Factor in Goldman’s political connections—two of the firm’s past four leaders have served as Treasury secretaries, while another source tells me about a G-7 meeting where he counted 24 to 28 out of 32 finance officials in attendance as ex-Goldman men—and you get conspiracy theories on steroids. “this firm is pure evil” is a typical comment whenever a story about Goldman is posted on the Internet, which is almost every day now.

Goldman gets that it has a problem; people there are deeply bothered by the outcry. “There is an embattled feeling around the place,” says someone who knows the firm well. This is magnified, perhaps, because there has always been a whiff of sanctimony about the firm. It not only wants to make money; it wants to be seen as a force for good. Blankfein’s now infamous comment to a reporter at the London Sunday Times that he was doing “God’s work” was meant as a joke, but there was a ring of unintentional truth to it.

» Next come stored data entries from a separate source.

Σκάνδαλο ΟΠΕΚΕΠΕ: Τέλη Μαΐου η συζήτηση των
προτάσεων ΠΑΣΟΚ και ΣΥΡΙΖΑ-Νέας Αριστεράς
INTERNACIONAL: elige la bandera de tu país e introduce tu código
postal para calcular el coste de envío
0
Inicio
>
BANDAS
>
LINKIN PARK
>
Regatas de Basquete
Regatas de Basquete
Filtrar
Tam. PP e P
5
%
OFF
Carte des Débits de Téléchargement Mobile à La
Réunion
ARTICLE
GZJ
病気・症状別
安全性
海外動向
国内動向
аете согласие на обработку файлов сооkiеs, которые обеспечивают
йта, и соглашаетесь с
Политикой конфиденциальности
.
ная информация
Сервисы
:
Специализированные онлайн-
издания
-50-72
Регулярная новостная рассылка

Goldman executives believe they have a public-relations problem, not a substantive one. When the firm had tarp money, there was a ban on using the corporate box at Yankee Stadium, and last fall Blankfein went on a charm offensive that showcased his humble roots to the press.

What Goldman doesn’t get is that all the murk about the ways it has benefited from public money taps into a deep fear that has long existed among those who think they know Goldman all too well. It’s a fear that, as one person puts it, Goldman’s “skill set” is “walking between the raindrops over and over again and getting away with it.” It is a fear that Goldman has the game rigged, even if no one can ever prove how, not just because of its political connections but also because of its immense size and power. And it is a belief that despite all the happy talk about clients and culture (and, boy, is there a lot of that) the Goldman of today cares about one thing and one thing only: making money for itself. Says one high-level Wall Street executive, “Why do you have a business? Because you have a customer. You have to make an appropriate profit. But is it possible that Goldman has changed from a firm that had customers to a company that is just smart as shit and makes a shitload of money?”